Dos Santos goes on to also comment about the potential (most say inevitable) writer’s strike and how that could effect Lost for this season:
The good news is that the Lost writers didn’t take much of a break at all between seasons, and production started in July as usual, despite the delayed season-premiere launch date. So, if the strike does go down, Lost might be one of the few shows we’ll still be seeing after the other series’ eps run dry.
So, good news for us Lost fans, bad news for most other shows…
*As many of you already know, actor Fisher Stevens is joining Lost as the character Minkowski, who we last heard speaking with Jack at the end of Season 3 on Naomi’s phone.
*Variety.com has an article about Lost, featuring an interview with Lindelof and Cuse, that provides pretty good insight into the long wait we are all up against for Season 4, as well as the thought process of the producers and writers related to the finite number of episodes left and how they go about planning the remainder of the show.

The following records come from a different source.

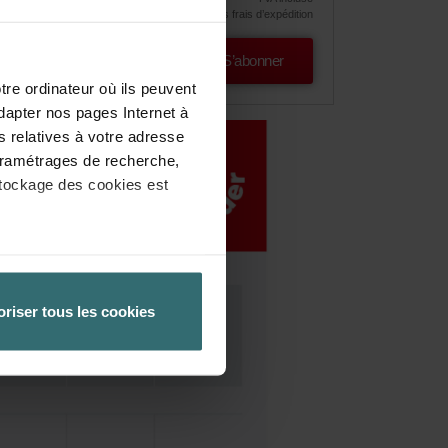
hors frais d’expédition
S’abonner
tre ordinateur où ils peuvent
dapter nos pages Internet à
s relatives à votre adresse
 paramétrages de recherche,
stockage des cookies est
èglement général de l’UE sur la
 la protection des données
oriser tous les cookies
 paramétrant en conséquence
tre ordinateur. Vous pouvez
re logiciel correspondant.
ateur concerné désactive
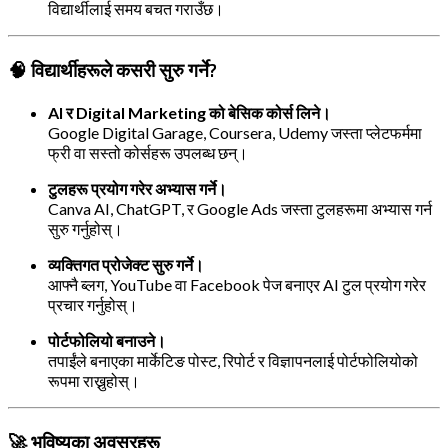
विद्यार्थीलाई समय बचत गराउँछ।
🧠 विद्यार्थीहरूले कसरी सुरु गर्ने?
AI र Digital Marketing को बेसिक कोर्स लिने।
Google Digital Garage, Coursera, Udemy जस्ता प्लेटफर्ममा
फ्री वा सस्तो कोर्सहरू उपलब्ध छन्।
टुलहरू प्रयोग गरेर अभ्यास गर्ने।
Canva AI, ChatGPT, र Google Ads जस्ता टुलहरूमा अभ्यास गर्न
सुरु गर्नुहोस्।
व्यक्तिगत प्रोजेक्ट सुरु गर्ने।
आफ्नै ब्लग, YouTube वा Facebook पेज बनाएर AI टुल प्रयोग गरेर
प्रचार गर्नुहोस्।
पोर्टफोलियो बनाउने।
तपाईंले बनाएका मार्केटिङ पोस्ट, रिपोर्ट र विज्ञापनलाई पोर्टफोलियोको
रूपमा राख्नुहोस्।
🚀 भविष्यका अवसरहरू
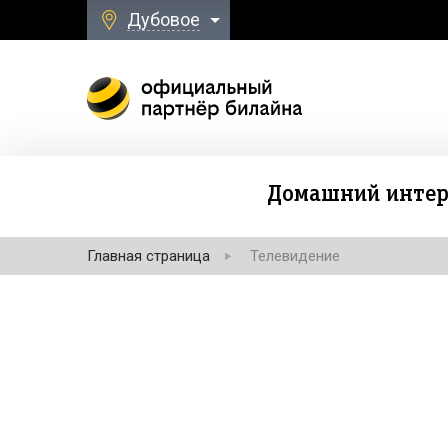
Дубовое
Домашний интер
Главная страница
Телевидение
Безлимитная свя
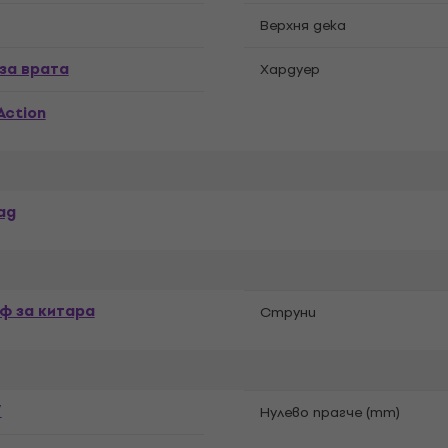
Верхня дека
 за врата
Хардуер
Action
ag
ф за китара
Струни
7
Нулево прагче (mm)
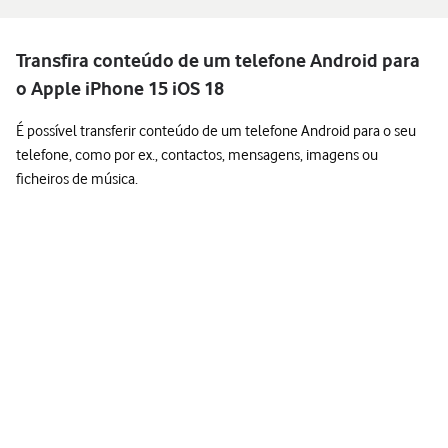
Transfira conteúdo de um telefone Android para
o Apple iPhone 15 iOS 18
É possível transferir conteúdo de um telefone Android para o seu
telefone, como por ex., contactos, mensagens, imagens ou
ficheiros de música.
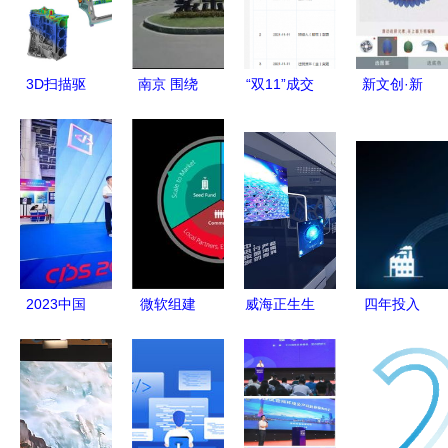
3D扫描驱
南京 围绕
“双11”成交
新文创·新
动的数字文
主导产业协
额公布后
实验 数字
化创意软件
同创新，数
京东、阿里
文化创意软
开发 现状
字文化创意
盘中上
件的开发之
与前景
助推产学研
演“冰火两
路
新生态
重天”——
数字文化创
意软件的市
2023中国
微软组建
威海正生生
四年投入
场猎机
国际数字和
Microsoft
物展厅设计
50 亿美元,
软件服务创
Ventures
数字文化创
微软的 iot
新大赛 软
深耕数字文
意软件赋能
野心实现得
件创新赢未
化创意与AI
生命科技新
怎么样了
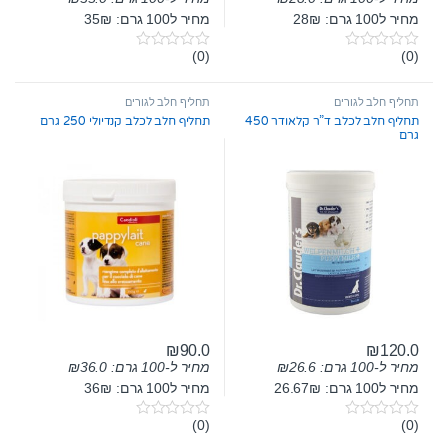
מחיר ל100 גרם: 28₪
מחיר ל100 גרם: 35₪
(0)
(0)
0
0
o
o
u
u
t
t
תחליף חלב לגורים
תחליף חלב לגורים
o
o
תחליף חלב לכלב ד”ר קלאודר 450
תחליף חלב לכלב קנדיולי 250 גרם
f
f
גרם
5
5
₪
90.0
₪
120.0
מחיר ל-100 גרם:
26.6
₪
מחיר ל-100 גרם:
36.0
₪
מחיר ל100 גרם: 26.67₪
מחיר ל100 גרם: 36₪
(0)
(0)
0
0
o
o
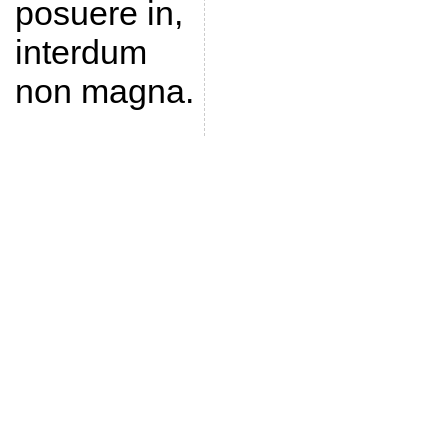
posuere in,
interdum
non magna.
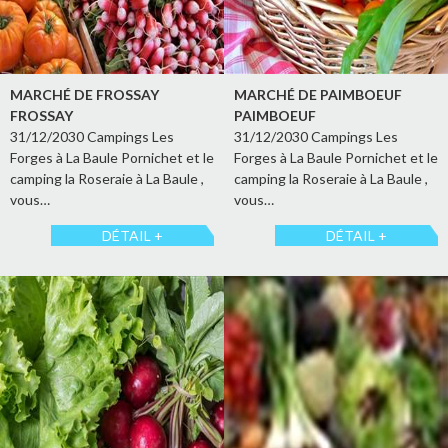
MARCHÉ DE FROSSAY
MARCHÉ DE PAIMBOEUF
FROSSAY
PAIMBOEUF
31/12/2030 Campings Les
31/12/2030 Campings Les
Forges à La Baule Pornichet et le
Forges à La Baule Pornichet et le
camping la Roseraie à La Baule ,
camping la Roseraie à La Baule ,
vous…
vous…
DÉTAIL +
DÉTAIL +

One particular line I found interesting alludes to Ben originally only being scheduled to be in 3 episodes of Season 2, but that Emerson’s performance was so powerful his role has grown to where it is now. That has to make writing for a show like Lost extremely difficult. Obviously Cuse and Lindelof know in general where things are going and how they end, but the canvas must really be open in terms of how they get there.